Hippocamplus My Second Memory

Cancer genes and CNA hotspots

This is an updated version of an old private post where I had prepared some R objects with cancer genes and CNA hotspots. I used this to quickly annotate copy number results in cancer projects. The file was almost 3 years old so here is an updated version (as of today, Apr 3 2019).

Candidate Cancer Gene Database (CCGD)

The Candidate Cancer Gene Database (CCGD) was developed to disseminate the results of transposon-based forward genetic screens in mice that identify candidate cancer genes.

I downloaded the version available on Apr 3 2019. There is information about each study that reports a gene as a cancer driver. I’m mostly interested about the list of cancer driver. As a secondary information, I will save the cancer type(s) and the predicted effect for each gene.

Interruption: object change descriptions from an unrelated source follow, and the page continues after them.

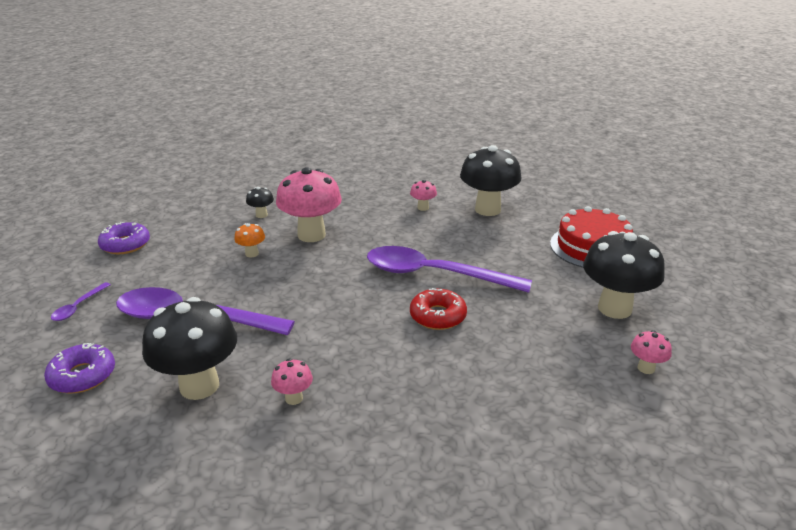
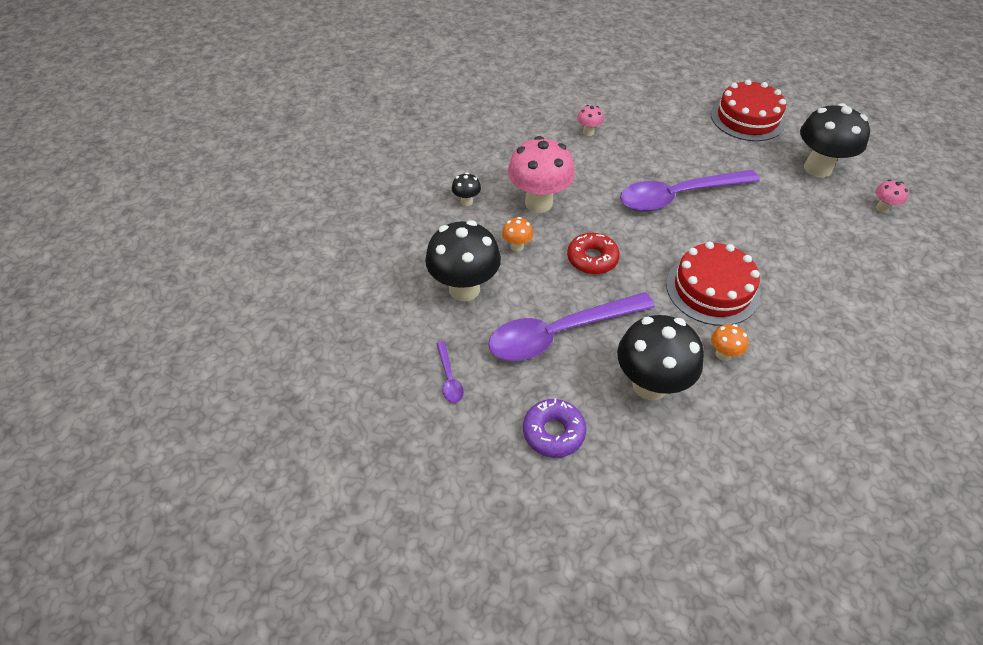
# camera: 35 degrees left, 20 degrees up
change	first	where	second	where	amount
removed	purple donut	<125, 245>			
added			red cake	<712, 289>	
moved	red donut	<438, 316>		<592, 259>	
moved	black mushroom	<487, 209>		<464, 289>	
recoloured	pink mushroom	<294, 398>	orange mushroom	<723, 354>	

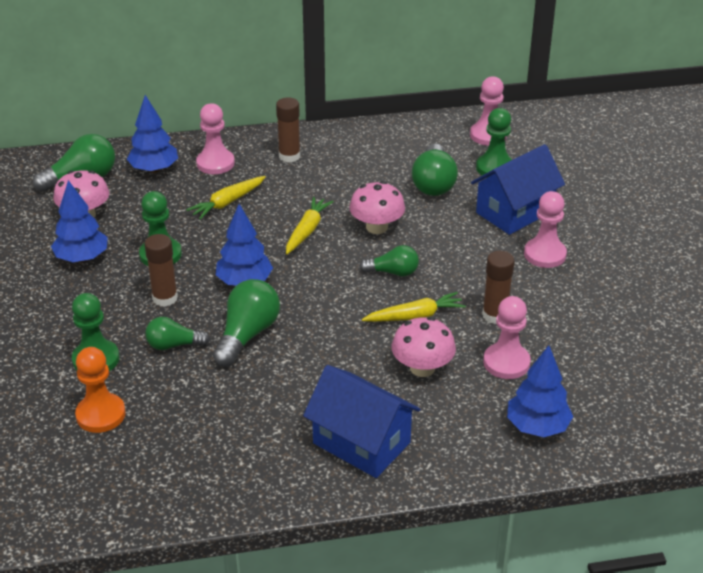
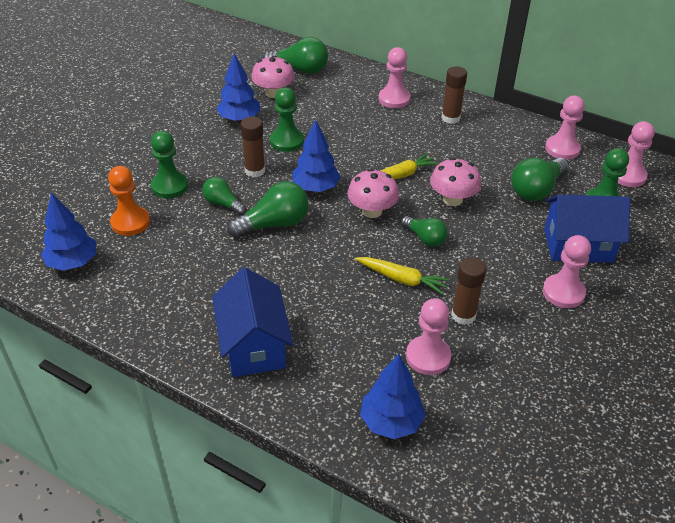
# camera: 40 degrees right, 5 degrees up
change	first	where	second	where	amount
removed	yellow carrot	<227, 202>			
added			pink pawn	<562, 149>	
moved	blue tree	<154, 169>		<73, 263>	
moved	pink mushroom	<422, 368>		<372, 211>	

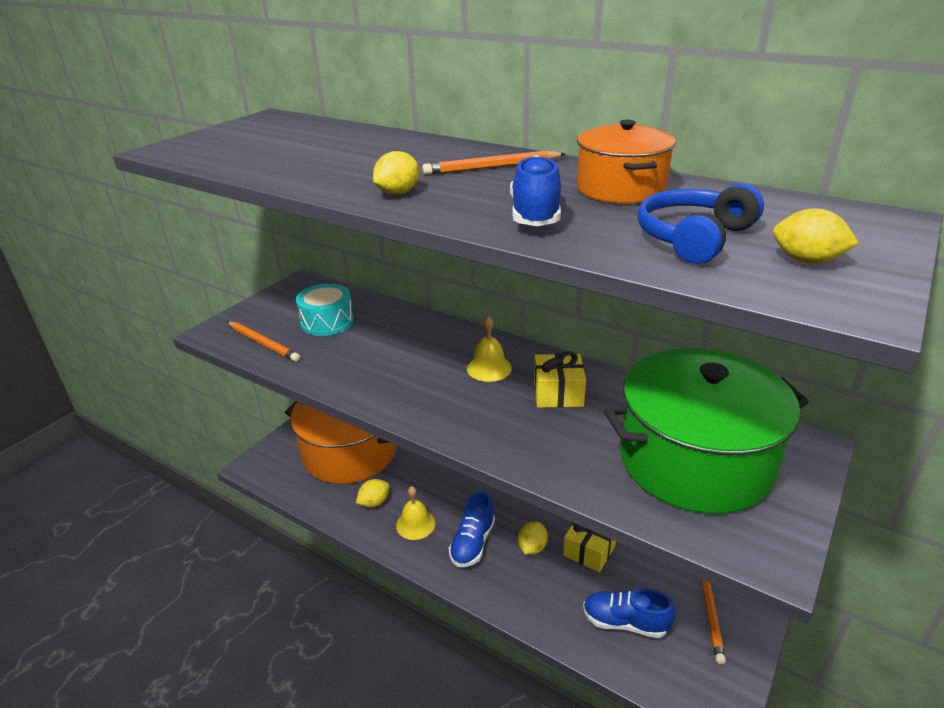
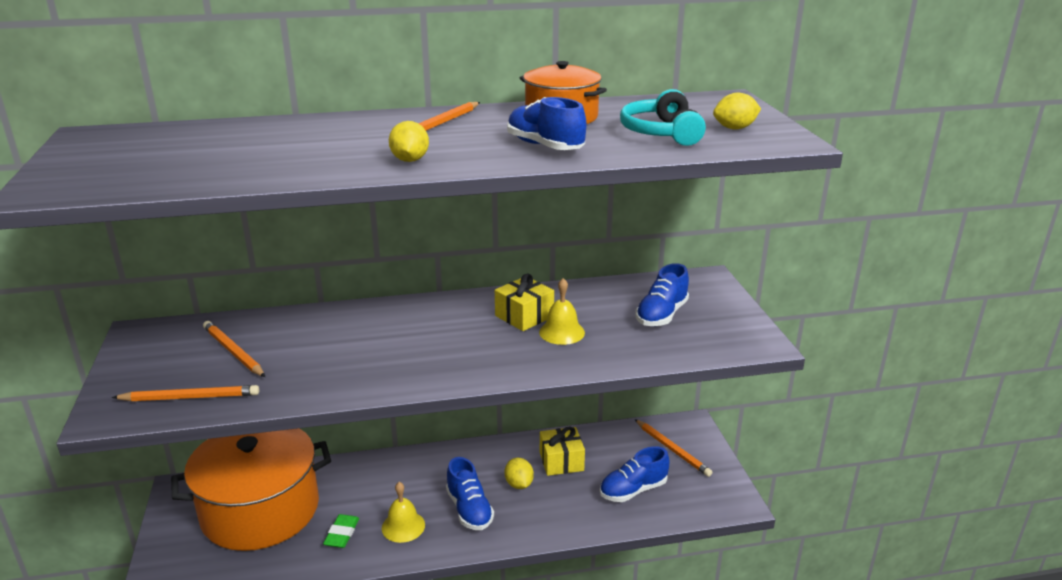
# camera: 45 degrees left, 5 degrees down
change	first	where	second	where	amount
moved	yellow bell	<489, 368>		<562, 332>	
replaced	turquoise drum	<327, 322>	orange pencil	<233, 352>	
replaced	yellow lemon	<374, 502>	green eraser	<342, 534>	
replaced	green pot	<695, 461>	blue shoe	<661, 315>	
recoloured	blue headphones	<694, 238>	turquoise headphones	<661, 133>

For each study, the predicted effect is either Not Determined, Gain or Loss. I define an effect field with the major “determined” effect. The effects column contains all the predicted effect with the number of supporting studies. It looks like this:

gene effect effects
ABCD3 Gain Not Determined(3),Gain(1)
ADAM19 Gain Gain(1)
AAK1 Loss Not Determined(6),Loss(1)
ABHD2 Loss Not Determined(7),Loss(1)
A1CF Not Determined Not Determined(3)
A4GALT Not Determined Not Determined(1)

In total, there are 9488 cancer driver genes in this list. For most of them we don’t know the effect.

effect gene
Not Determined 8141
Loss 1151
Gain 196

Cancer Gene Census

The gene list can be downloaded from the COSMIC website. The user must register and login to download. I’m using version 88 on GRCh38.

The cancer Gene Census is an ongoing effort to catalogue those genes for which mutations have been causally implicated in cancer. The original census and analysis was published in Nature Reviews Cancer.

Here the genes are either oncogene, TSG or fusion (or a combination of those). I’ll also save the tumor types where somatic mutations were observed. It looks like this:

gene role cgcTumor
A1CF oncogene melanoma
ABI1 TSG, fusion AML
ABL1 oncogene, fusion CML, ALL, T-ALL
ABL2 oncogene, fusion AML
ACKR3 oncogene, fusion lipoma
ACSL3 fusion prostate

In total, there are 723 cancer driver genes in this list. The role are distributed as follows:

role gene
fusion 363
oncogene 315
TSG 315

Merge the gene lists

I merged the two gene lists into a driver.genes data.frame:

gene effect effects ccgdTumor role cgcTumor ccgd cgc
ACKR3 NA NA NA oncogene, fusion lipoma FALSE TRUE
ACSL3 NA NA NA fusion prostate FALSE TRUE
A4GALT Not Determined Not Determined(1) Blood Cancer NA NA TRUE FALSE
AAAS Not Determined Not Determined(1) Colorectal Cancer NA NA TRUE FALSE
A1CF Not Determined Not Determined(3) Liver Cancer oncogene melanoma TRUE TRUE
ACSL6 Not Determined Not Determined(2) Blood Cancer fusion AML, AEL TRUE TRUE

“Effect” vs “Role” ?

I would expect a loss for a tumor suppressor, and a gain of function for oncogenes. Are the two databases consistent ?

effect role gene
Loss TSG 42
Loss TSG, fusion 21
Loss fusion 19
Loss oncogene, fusion 17
Gain oncogene, fusion 12
Loss oncogene 12
Gain oncogene 8
Loss oncogene, TSG 6
Gain oncogene, TSG, fusion 5
Gain TSG 5
Gain fusion 4
Loss oncogene, TSG, fusion 4
Gain TSG, fusion 3
Gain oncogene, TSG 2

Kind of:

  • Most of the Loss effects are TSG.
  • Most of the Gain effects are oncogene.
  • However several Loss are also oncogene, etc.

Known CNA hotspots

Zack et al identified hotspots of somatic CNA from ~5,000 tumors across 11 cancer types. They called CNA from the SNP-array in TCGA. I downloaded Supp Table 2, the pan-cancer regions of significant somatic CNA, and cleaned up the xls file into a csv file.

In total there are 140 CNA hotspots.

type region
gain 70
loss 70

Caution: this is hg19!

Saving the R objects

I saved the driver.genes data.frame and the cna.zack.hg19.gr GRanges object into a .RData file . It’s available there.